SEO Factor #9: Optimize for Voice Search

Since the introduction of voice assistants like Siri, Alexa, and Google Home, voice search has exploded. Instead of typing in their searches, people can just speak them. 

In order to optimize for voice search, it’s important to think about how most people use it. It’s almost always done in the form of a question:

  • How old is Paul Newman? 
  • What time is the movie playing?
  • Is ice water good for dogs?
  • When did the Beatles break up? 

The best way to optimize for voice search is to include content that can be pulled by Google and given as the answer to a question.

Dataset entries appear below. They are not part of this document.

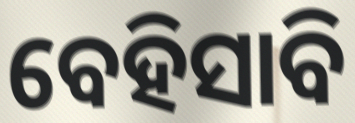
ବେହିସାବି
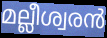
മല്ലീശ്വരൻ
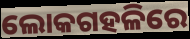
ଲୋକଗହଳିରେ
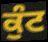
ਕੁੰਟ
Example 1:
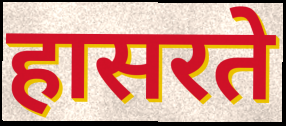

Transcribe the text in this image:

हासरते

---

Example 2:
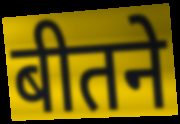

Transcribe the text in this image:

बीतने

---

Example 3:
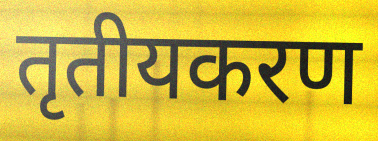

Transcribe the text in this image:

तृतीयकरण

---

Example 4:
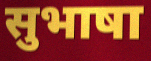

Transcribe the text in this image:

सुभाषा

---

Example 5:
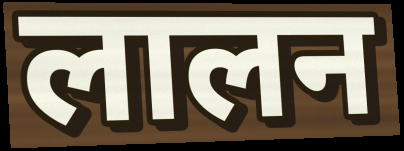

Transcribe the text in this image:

लालन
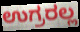
ಉಗ್ರರಲ್ಲ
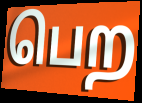
பெற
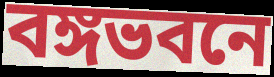
বঙ্গভবনে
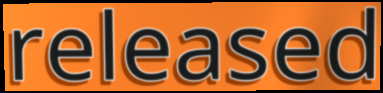
released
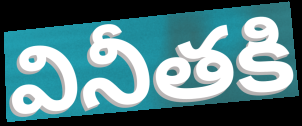
వినీతకి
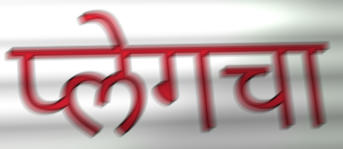
प्लेगचा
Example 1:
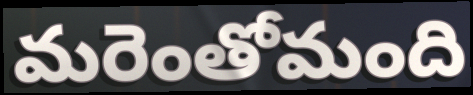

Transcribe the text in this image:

మరెంతోమంది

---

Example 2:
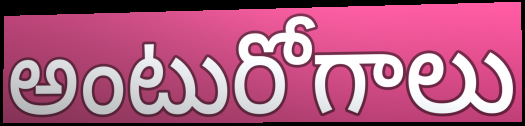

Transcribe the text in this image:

అంటురోగాలు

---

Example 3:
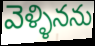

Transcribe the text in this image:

వెళ్ళినను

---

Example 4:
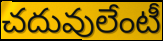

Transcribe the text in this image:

చదువులేంటీ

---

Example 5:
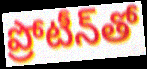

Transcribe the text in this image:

ప్రోటీన్‌తో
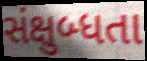
સંક્ષુબ્ધતા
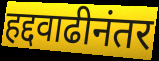
हद्दवाढीनंतर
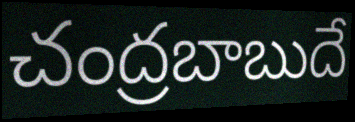
చంద్రబాబుదే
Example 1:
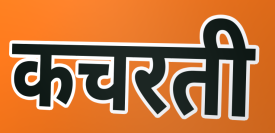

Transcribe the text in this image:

कचरती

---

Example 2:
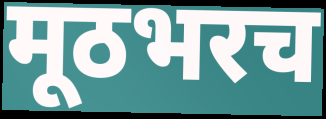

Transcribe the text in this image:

मूठभरच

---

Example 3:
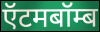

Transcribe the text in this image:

ऍटमबॉम्ब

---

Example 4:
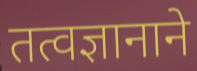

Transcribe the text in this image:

तत्वज्ञानाने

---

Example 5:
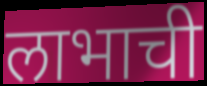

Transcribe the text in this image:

लाभाची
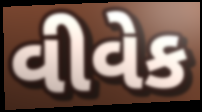
વીવેક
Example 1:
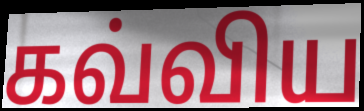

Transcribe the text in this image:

கவ்விய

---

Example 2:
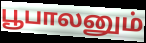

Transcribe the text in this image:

பூபாலனும்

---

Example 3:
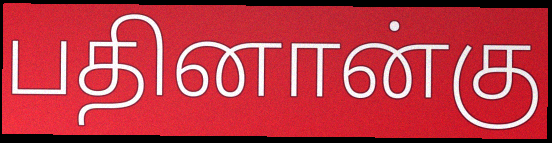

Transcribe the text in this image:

பதினான்கு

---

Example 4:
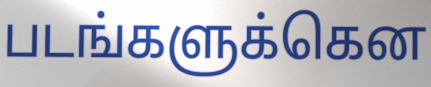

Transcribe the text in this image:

படங்களுக்கென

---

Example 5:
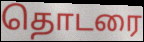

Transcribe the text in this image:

தொடரை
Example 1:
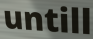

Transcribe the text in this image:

untill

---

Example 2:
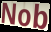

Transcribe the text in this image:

Nob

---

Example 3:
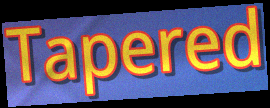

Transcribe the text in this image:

Tapered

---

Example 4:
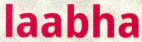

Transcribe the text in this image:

laabha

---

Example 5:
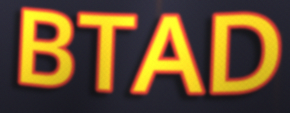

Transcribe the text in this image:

BTAD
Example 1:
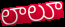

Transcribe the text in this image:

లాలూ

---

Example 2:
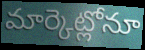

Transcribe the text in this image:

మార్కెట్లోనూ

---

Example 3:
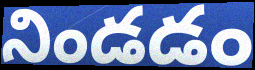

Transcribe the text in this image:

నిండడం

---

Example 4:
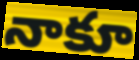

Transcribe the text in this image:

నాకూ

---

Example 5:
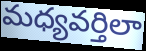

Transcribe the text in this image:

మధ్యవర్తిలా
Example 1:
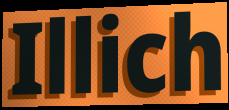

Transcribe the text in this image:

Illich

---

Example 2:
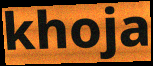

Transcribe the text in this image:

khoja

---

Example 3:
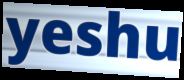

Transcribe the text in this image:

yeshu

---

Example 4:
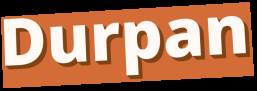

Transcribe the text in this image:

Durpan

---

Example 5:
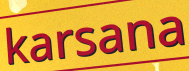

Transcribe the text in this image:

karsana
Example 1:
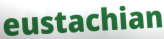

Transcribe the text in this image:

eustachian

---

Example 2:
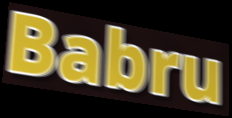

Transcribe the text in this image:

Babru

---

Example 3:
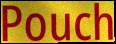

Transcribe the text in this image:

Pouch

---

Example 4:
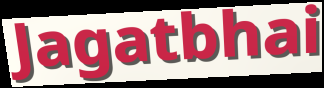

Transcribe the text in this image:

Jagatbhai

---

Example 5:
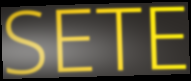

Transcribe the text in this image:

SETE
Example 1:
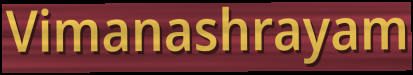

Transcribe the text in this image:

Vimanashrayam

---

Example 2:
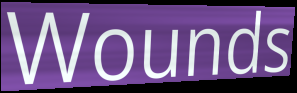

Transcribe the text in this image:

Wounds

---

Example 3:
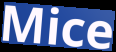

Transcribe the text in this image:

Mice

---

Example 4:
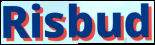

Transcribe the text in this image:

Risbud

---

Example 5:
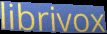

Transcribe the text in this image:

librivox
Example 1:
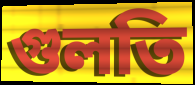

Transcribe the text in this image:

গুলতি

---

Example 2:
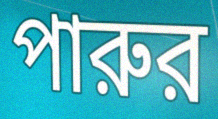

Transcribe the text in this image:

পারুর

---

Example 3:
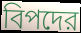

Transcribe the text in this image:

বিপদের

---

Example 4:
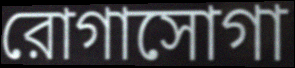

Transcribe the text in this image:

রোগাসোগা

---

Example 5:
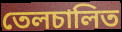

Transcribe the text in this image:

তেলচালিত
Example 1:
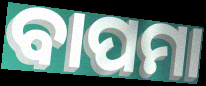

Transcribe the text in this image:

ବାପମା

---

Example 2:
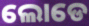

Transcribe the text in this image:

ଲୋଡେ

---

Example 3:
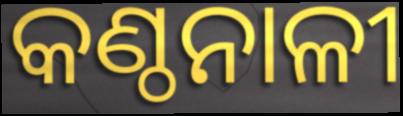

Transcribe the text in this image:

କଣ୍ଠନାଳୀ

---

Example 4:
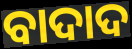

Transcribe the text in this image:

ବାଦାଦ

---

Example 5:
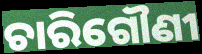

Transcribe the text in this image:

ଚାରିଗୌଣୀ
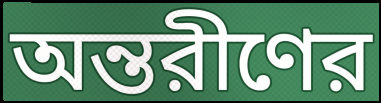
অন্তরীণের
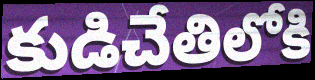
కుడిచేతిలోకి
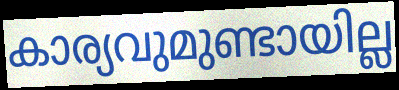
കാര്യവുമുണ്ടായില്ല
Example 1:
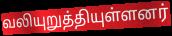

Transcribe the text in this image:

வலியுறுத்தியுள்ளனர்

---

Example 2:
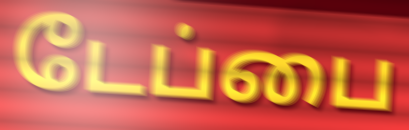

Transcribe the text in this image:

டேப்பை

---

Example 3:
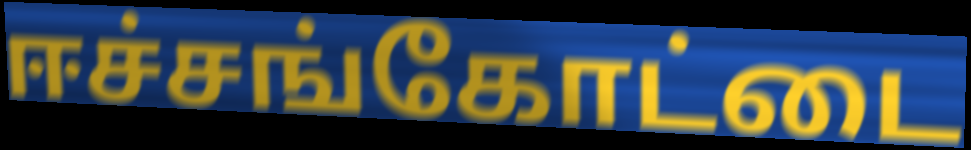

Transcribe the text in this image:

ஈச்சங்கோட்டை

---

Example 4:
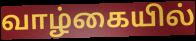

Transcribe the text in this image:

வாழ்கையில்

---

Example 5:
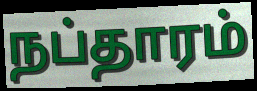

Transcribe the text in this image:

நப்தாரம்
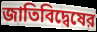
জাতিবিদ্বেষের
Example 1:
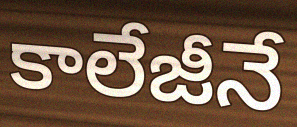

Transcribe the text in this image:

కాలేజీనే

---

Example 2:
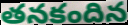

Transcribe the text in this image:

తనకందిన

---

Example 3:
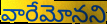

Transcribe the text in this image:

వారేమోనని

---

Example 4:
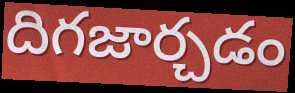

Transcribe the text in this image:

దిగజార్చడం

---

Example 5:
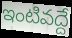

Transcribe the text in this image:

ఇంటివద్దే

Some relatively simple ways to do that are:

  1. Create FAQ pages. These pages are usually short and sweet answers to a number of specific questions, which is exactly what Google is looking for when returning voice search results.
  2. Shoot for the featured snippet. The featured snippet often shows up before any other search results and is often given as answers to voice searches. For strategies on how to get the featured snippet, check out this guide by HubSpot.
  3. Write naturally. Google wants voice search results to sound natural, so they tend to favor content that is written naturally. In other words, write as you talk. Avoid being stiff and formal.
  4. Keep it simple. On average, voice search results tend to be at around a 9th-grade reading level. This is one reason why you don’t want to use overly technical jargon or complex words. 
  5. Boost your site speed. Google wants to deliver voice search results fast, which means they favor faster websites. The faster your site, the better the chances of you ranking for voice searches. 

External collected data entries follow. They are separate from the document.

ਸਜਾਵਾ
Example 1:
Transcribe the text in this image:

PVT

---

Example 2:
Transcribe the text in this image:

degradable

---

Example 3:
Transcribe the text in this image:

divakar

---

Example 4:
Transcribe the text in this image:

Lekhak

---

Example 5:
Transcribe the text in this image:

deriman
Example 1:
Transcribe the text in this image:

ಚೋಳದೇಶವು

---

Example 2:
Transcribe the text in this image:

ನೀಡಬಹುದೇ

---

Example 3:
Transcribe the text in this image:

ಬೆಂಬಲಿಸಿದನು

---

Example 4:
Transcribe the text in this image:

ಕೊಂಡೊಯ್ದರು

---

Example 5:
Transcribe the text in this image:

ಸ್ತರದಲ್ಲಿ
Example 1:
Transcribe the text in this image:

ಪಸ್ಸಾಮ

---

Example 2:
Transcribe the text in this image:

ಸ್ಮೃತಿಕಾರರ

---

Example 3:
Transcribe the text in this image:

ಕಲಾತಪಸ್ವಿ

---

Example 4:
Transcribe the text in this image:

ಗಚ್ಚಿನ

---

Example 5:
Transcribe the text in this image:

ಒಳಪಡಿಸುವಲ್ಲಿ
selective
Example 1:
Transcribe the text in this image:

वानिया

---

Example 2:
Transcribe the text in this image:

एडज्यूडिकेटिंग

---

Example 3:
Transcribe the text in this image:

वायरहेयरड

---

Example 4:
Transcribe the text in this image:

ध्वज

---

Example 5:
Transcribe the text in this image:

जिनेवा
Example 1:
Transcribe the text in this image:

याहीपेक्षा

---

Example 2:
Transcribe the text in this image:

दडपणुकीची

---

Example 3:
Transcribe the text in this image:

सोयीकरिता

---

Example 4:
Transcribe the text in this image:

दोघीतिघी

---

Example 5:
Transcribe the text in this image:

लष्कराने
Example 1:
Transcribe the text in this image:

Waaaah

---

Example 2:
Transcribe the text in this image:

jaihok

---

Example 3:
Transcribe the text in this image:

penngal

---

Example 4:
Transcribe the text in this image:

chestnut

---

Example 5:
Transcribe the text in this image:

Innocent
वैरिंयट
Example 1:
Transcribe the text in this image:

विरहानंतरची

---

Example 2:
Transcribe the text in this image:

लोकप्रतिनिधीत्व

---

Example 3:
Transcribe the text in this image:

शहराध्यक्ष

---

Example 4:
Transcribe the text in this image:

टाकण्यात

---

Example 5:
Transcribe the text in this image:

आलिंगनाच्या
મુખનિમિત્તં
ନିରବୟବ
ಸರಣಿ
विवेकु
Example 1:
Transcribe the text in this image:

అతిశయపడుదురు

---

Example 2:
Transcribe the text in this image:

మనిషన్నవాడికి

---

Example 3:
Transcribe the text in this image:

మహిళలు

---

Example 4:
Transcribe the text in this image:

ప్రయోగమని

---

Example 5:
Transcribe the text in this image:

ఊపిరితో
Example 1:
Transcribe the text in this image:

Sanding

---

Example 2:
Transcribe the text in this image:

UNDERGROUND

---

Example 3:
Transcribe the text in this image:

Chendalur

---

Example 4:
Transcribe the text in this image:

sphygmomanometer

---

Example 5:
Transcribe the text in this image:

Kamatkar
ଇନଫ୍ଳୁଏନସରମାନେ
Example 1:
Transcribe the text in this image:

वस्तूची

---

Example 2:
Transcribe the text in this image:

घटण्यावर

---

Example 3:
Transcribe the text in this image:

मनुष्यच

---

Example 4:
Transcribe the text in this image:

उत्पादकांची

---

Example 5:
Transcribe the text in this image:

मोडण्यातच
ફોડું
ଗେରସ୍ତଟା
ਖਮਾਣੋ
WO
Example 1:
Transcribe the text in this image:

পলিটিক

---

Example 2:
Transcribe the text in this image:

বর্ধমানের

As you work to make your site voice-search-friendly, think about the kind of information you would want to know and the questions you would ask to find that information. Then work that information naturally into the content that you’re creating.


Since Images can’t be “read” by Google it’s important you add a so-called ALT description. This description basically tells Google what’s in the image.

The key to writing ALT descriptions is to keep them as natural as possible. So instead of stuffing them with keywords try to tell Google what’s in the image. If it’s pure decorative there is no need. If the picture is essential to the text you got to make sure Google knows what its functionality is.